HAL training improved the function of the knee joint not only during isometric knee extension in ROM tests, but also in knee extension at MSt during walking and extension lag. Proper knee extension is vital, as it reduces the biomechanical load at the knee joint at MSt during walking and will support the subject's weight as it is transferred during the knee extension lag when walking. We also found that TKA improved the knee joint extensor moment during the initial stance phase. Patients with severe knee OA find it difficult to exert this knee joint extensor moment because of quadriceps muscle weakness and pain. Although the quadriceps muscle strength did not improve in our patient, he was able to acquire this knee joint extensor moment without pain; we suggest that training with the HAL facilitated this muscular function without pain.

Yoshioka et al. [10] reported that early intervention with HAL after TKA is anticipated to reduce medical costs, as hospital stays and the nursing care may reduce by early recovery of knee function.
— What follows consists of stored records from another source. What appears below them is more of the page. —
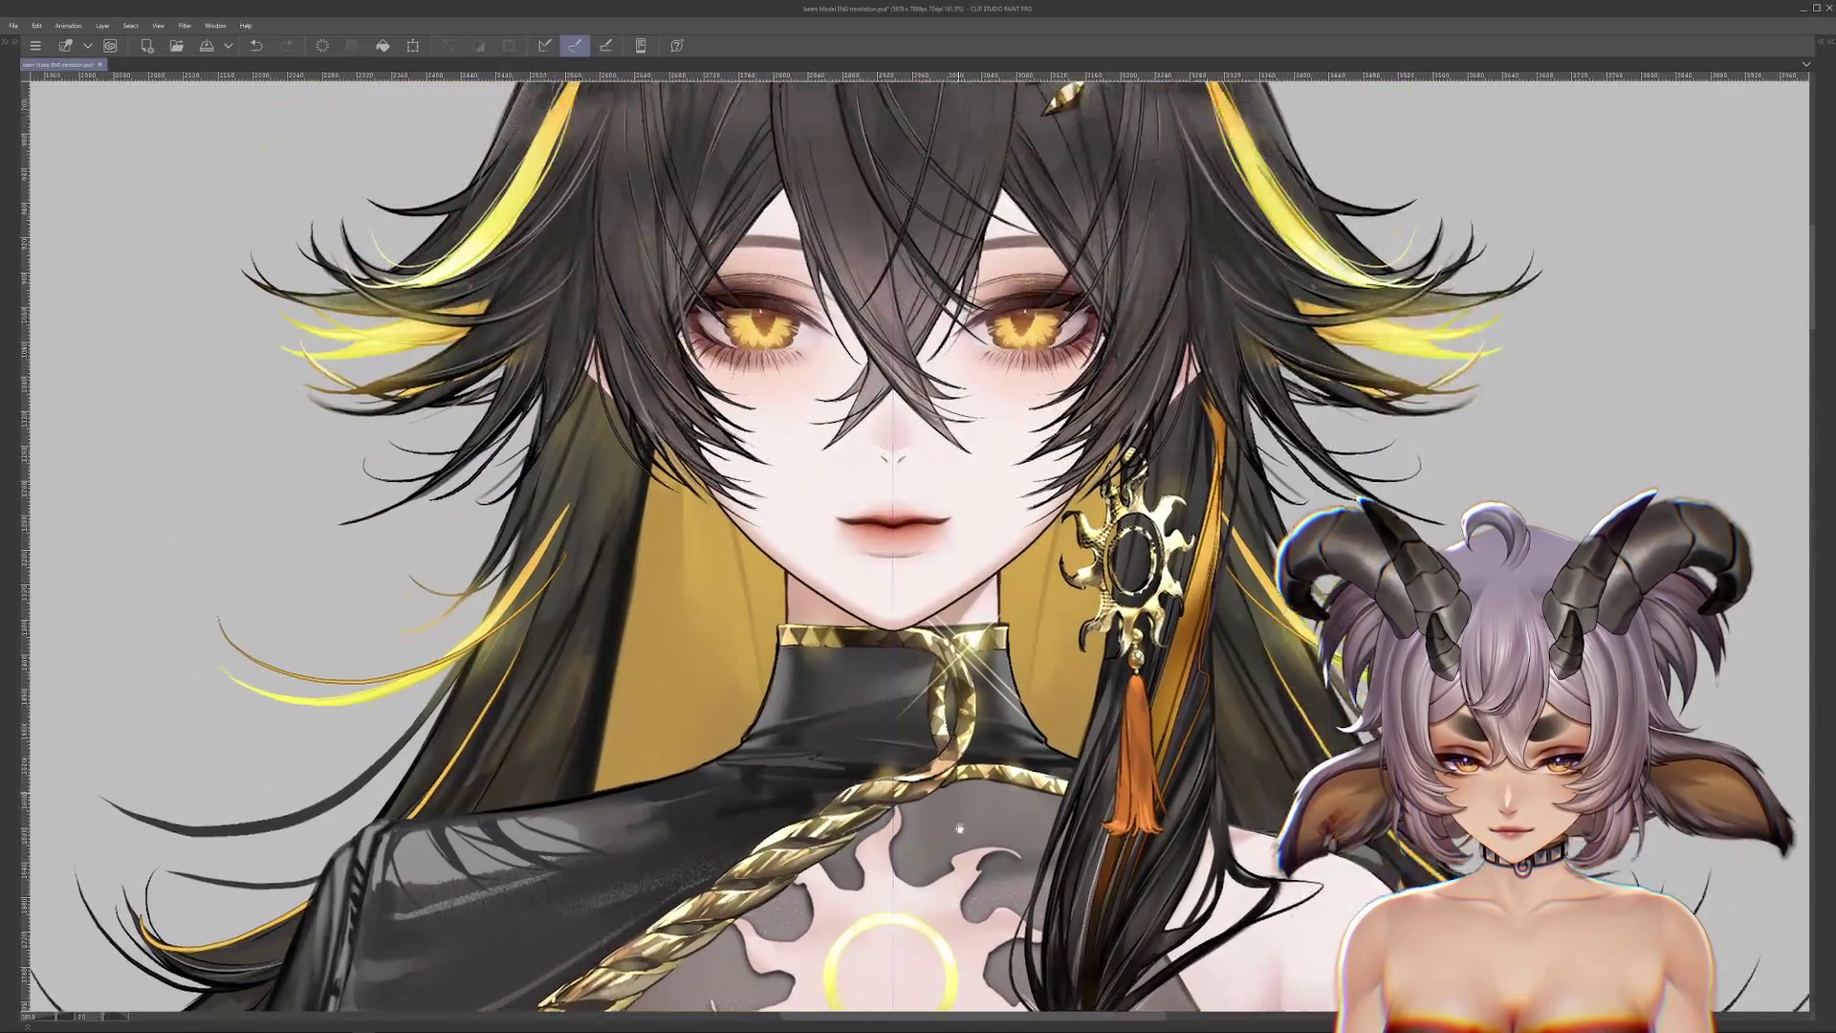
pyautogui.scroll(2, 913, 610)
pyautogui.scroll(-5, 912, 610)
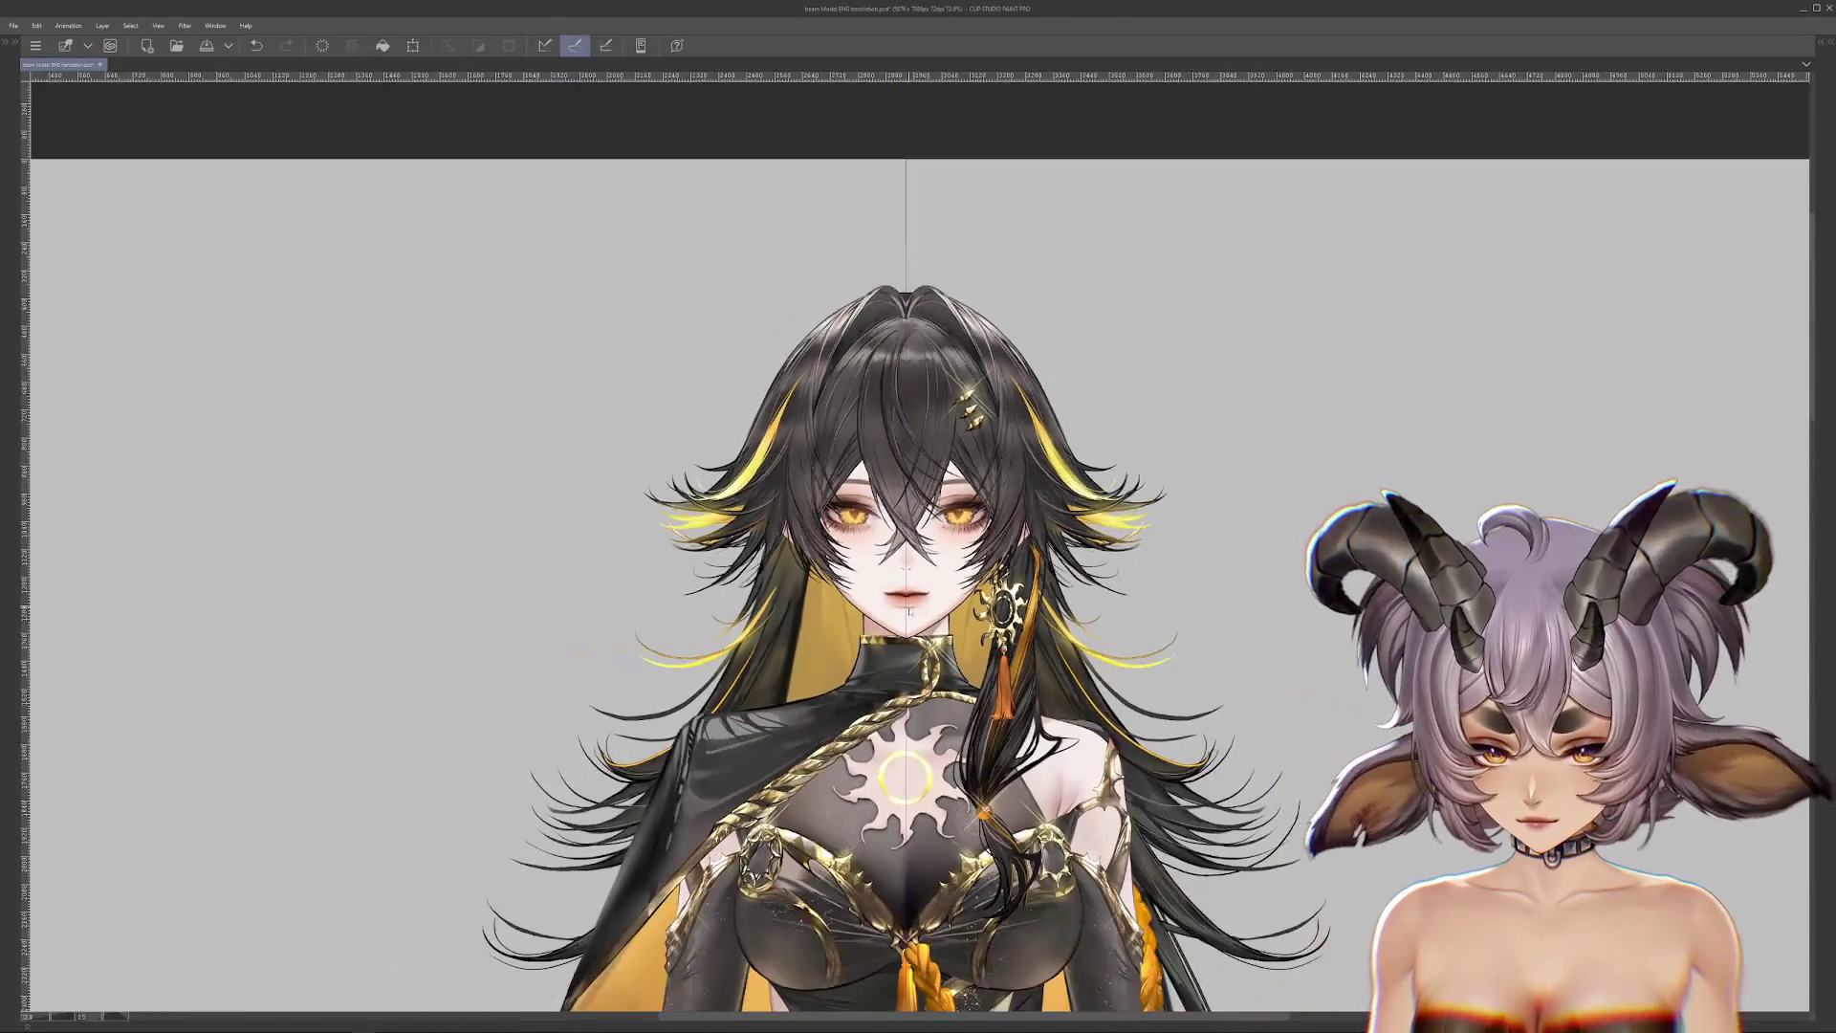
pyautogui.press('ctrl+a')
pyautogui.scroll(-6, 912, 610)
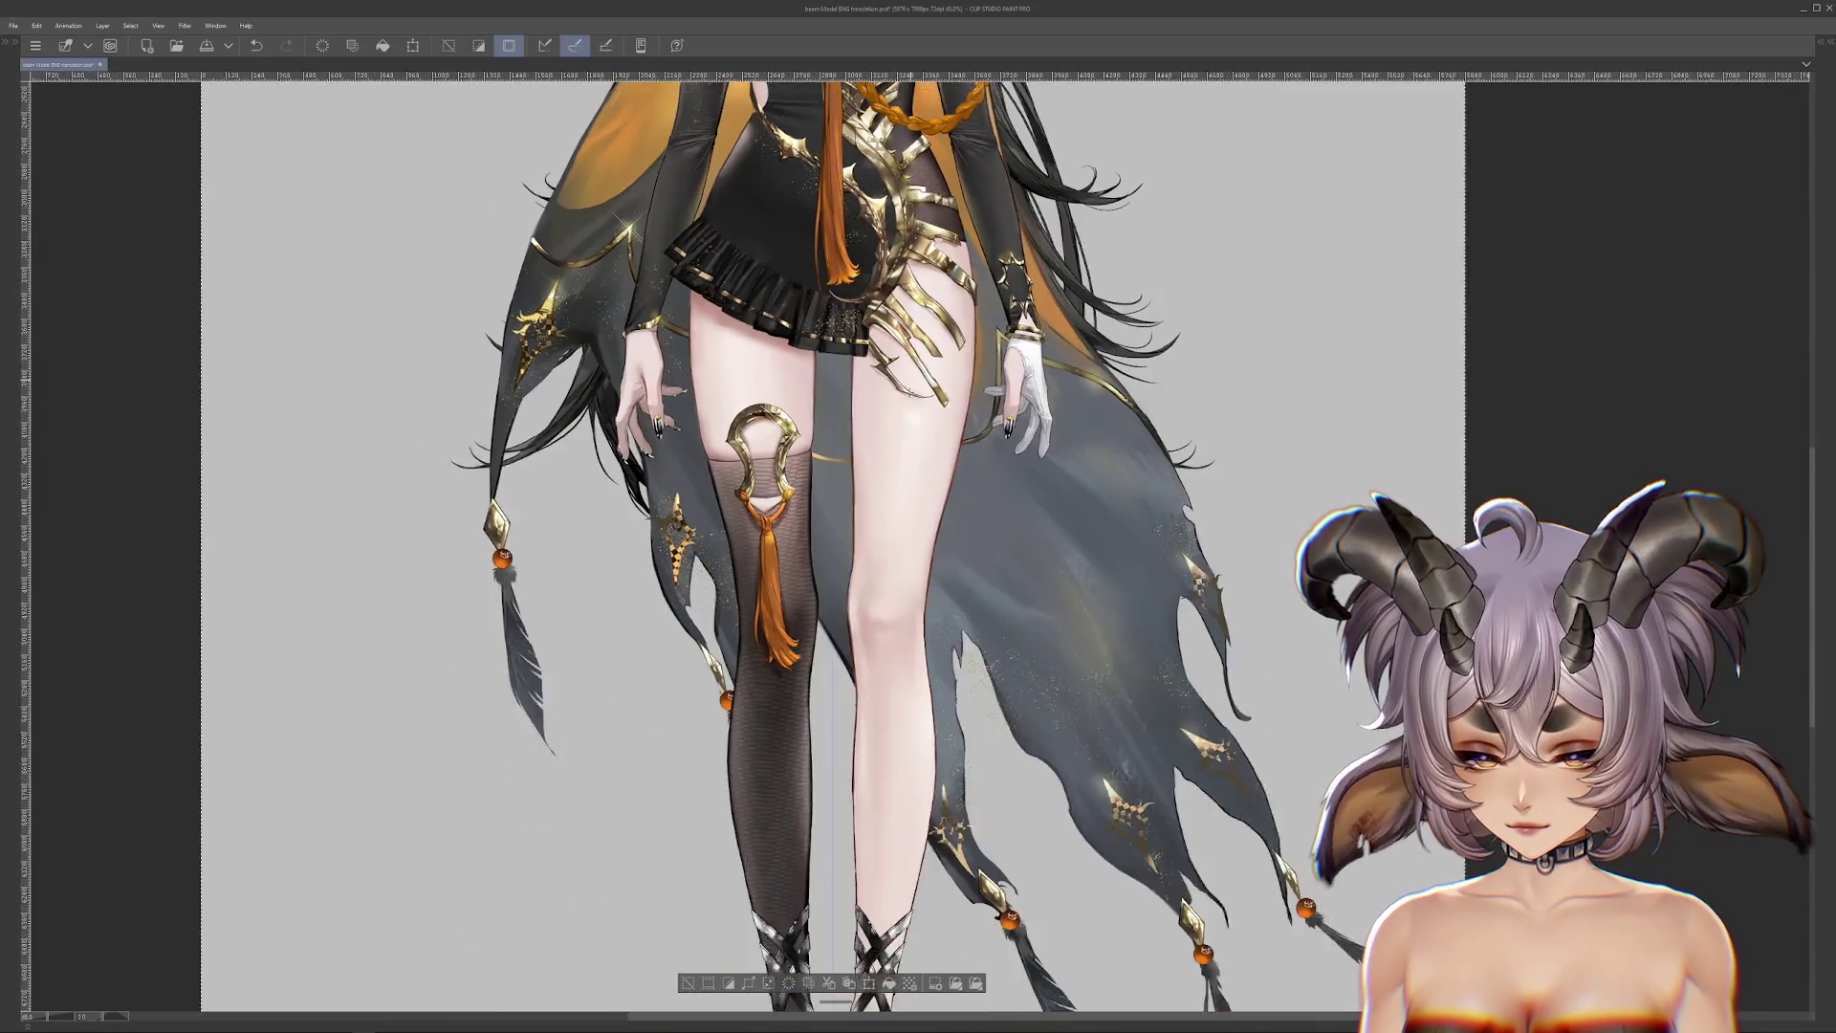
pyautogui.scroll(-3, 912, 610)
pyautogui.press('Tab')
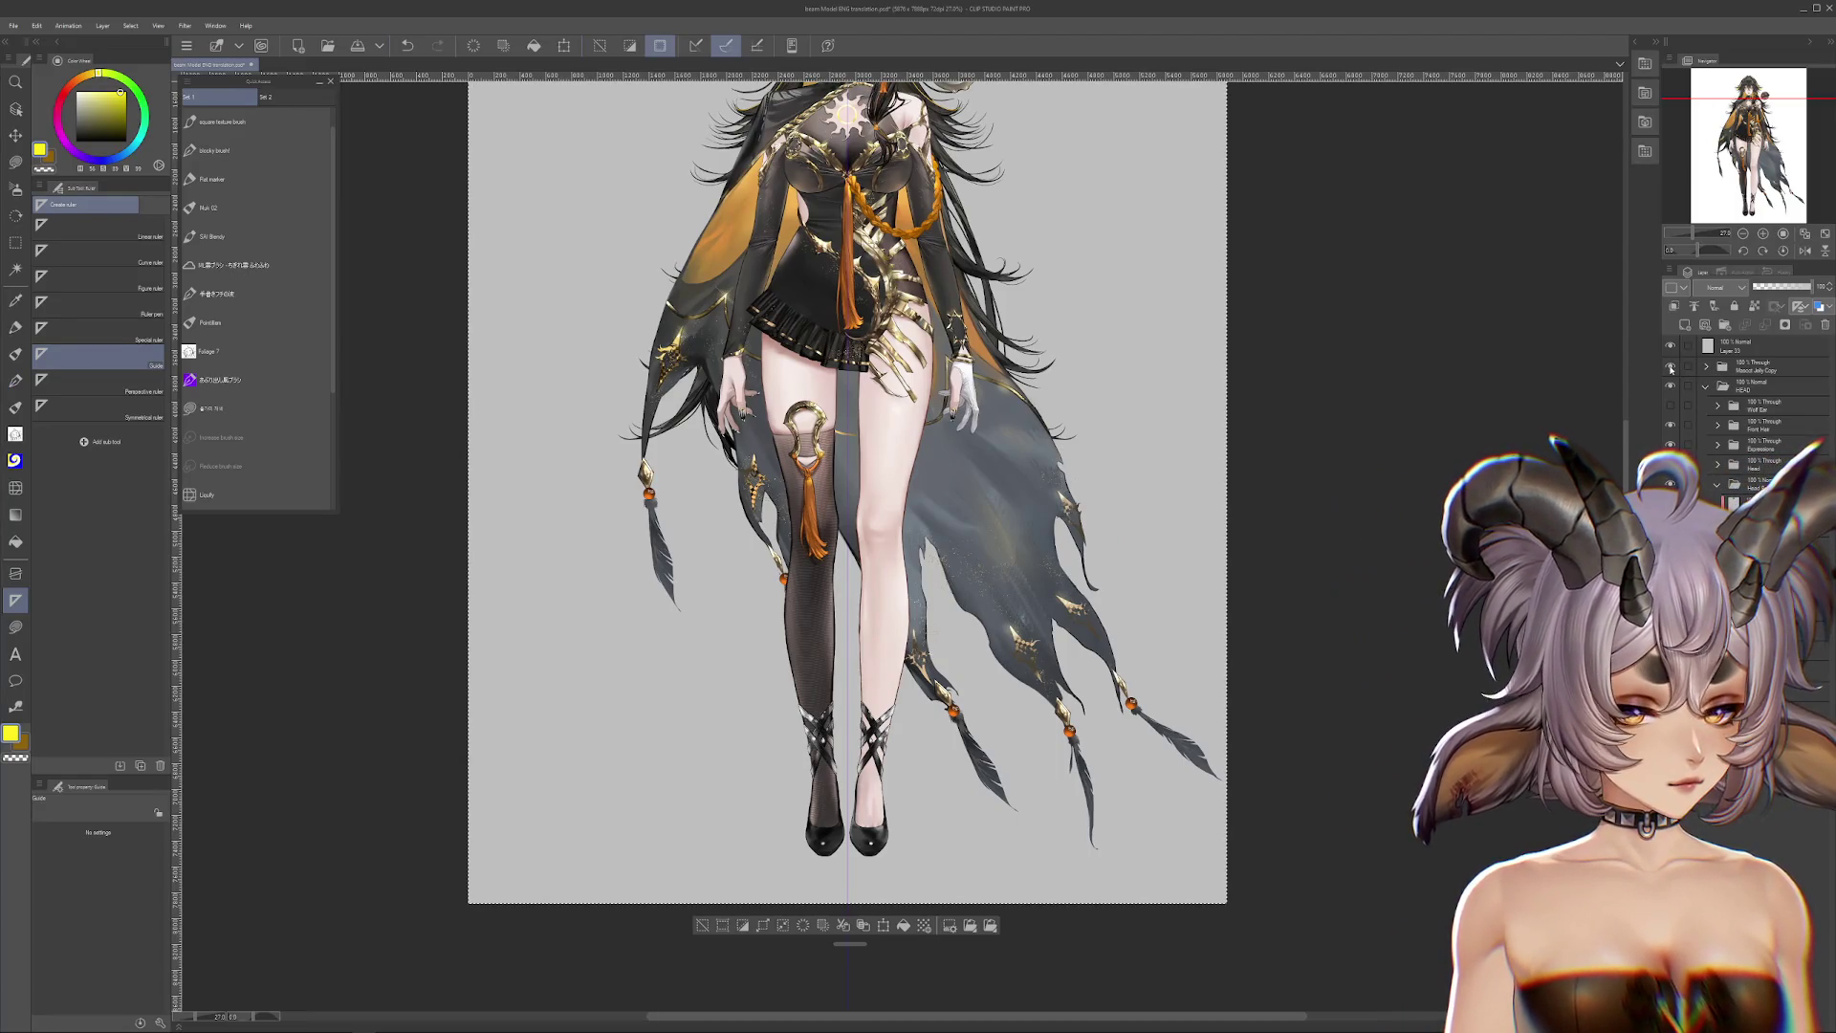
# Step: Collapse the HEAD folder and group the selected layers into a new folder
pyautogui.click(1706, 386)
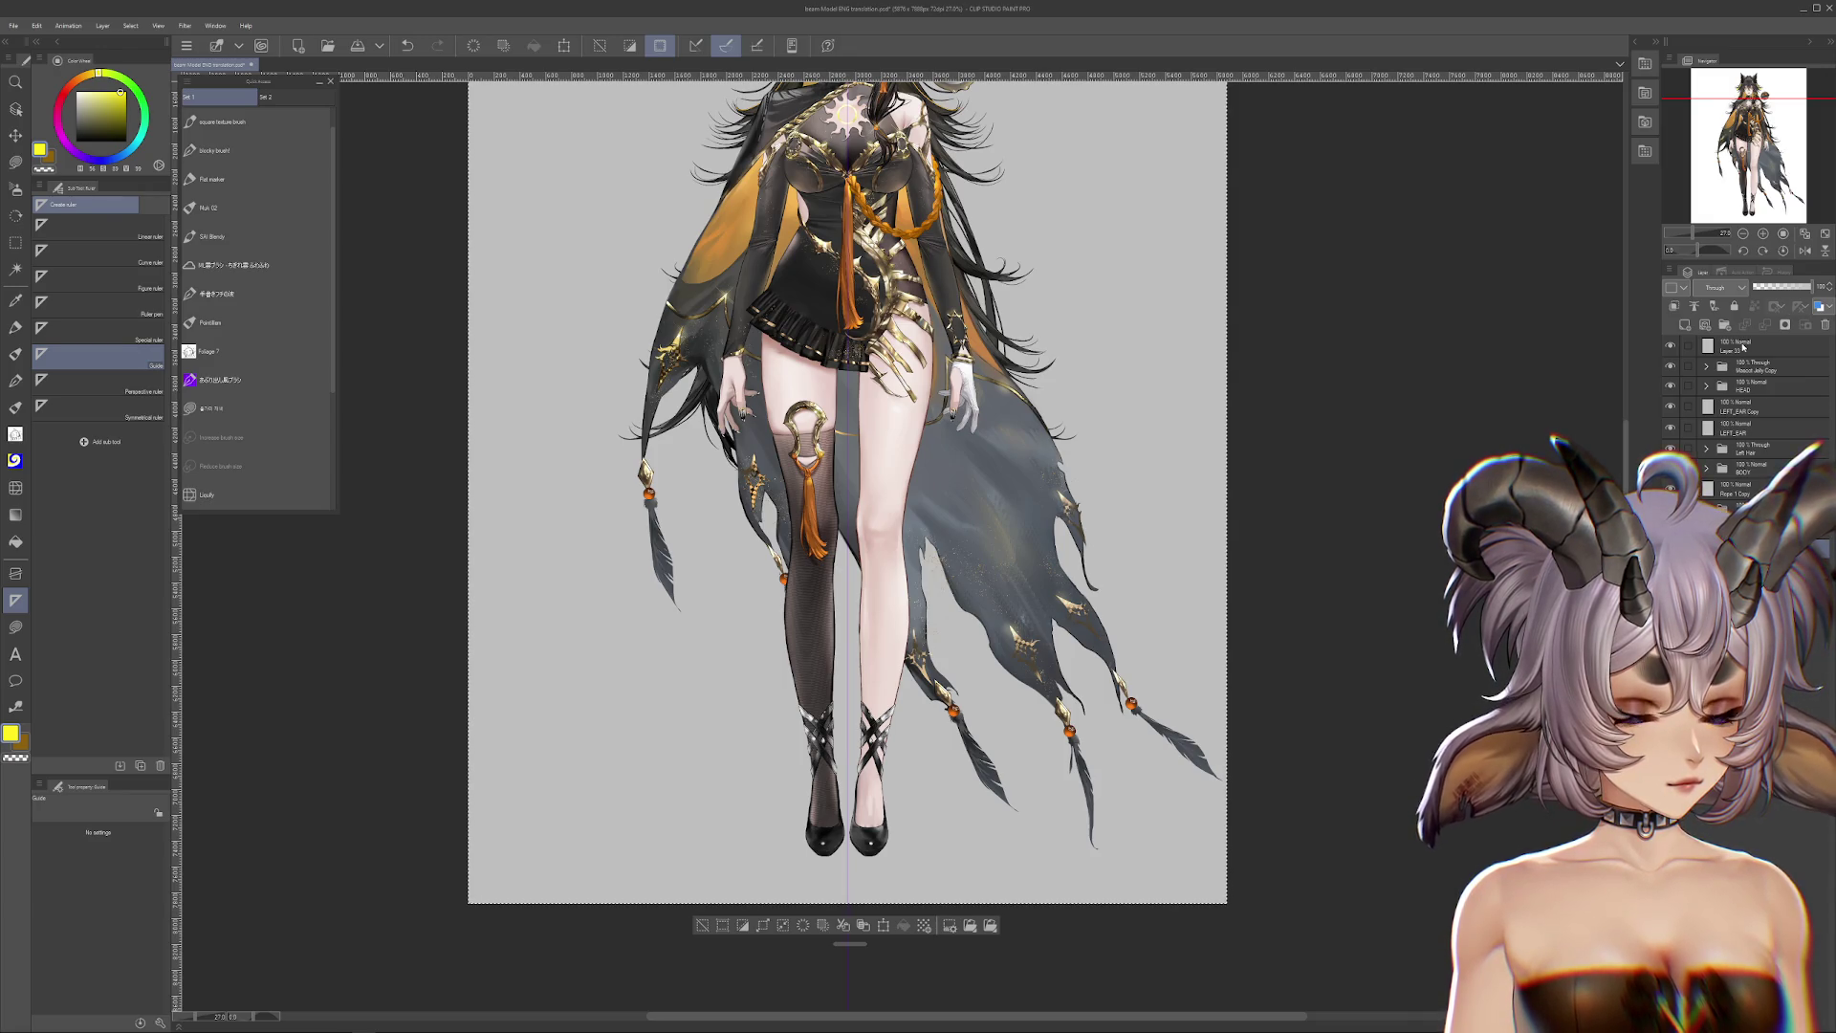
pyautogui.moveTo(1686, 490); pyautogui.dragTo(1670, 349)
pyautogui.click(1740, 346)
pyautogui.press('ctrl+minus')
Our results also showed that HAL training soon after TKA may become useful for knee joint function. In addition, early intervention with the HAL is an effective method to recover knee joint function during walking. This study was the result of a single case study; therefore, a prospective comparative study is necessary to ascertain the effect of training with the HAL after TKA before we can recommend its use in all patients recovering from knee surgery.

In conclusion, HAL training soon after TKA improved knee joint function in a 76-year-old patient who presented with OA of the knee. The improvements in knee extension range and knee extensor moment allowed the patient to walk without pain and regain ADL in comparison with preoperation.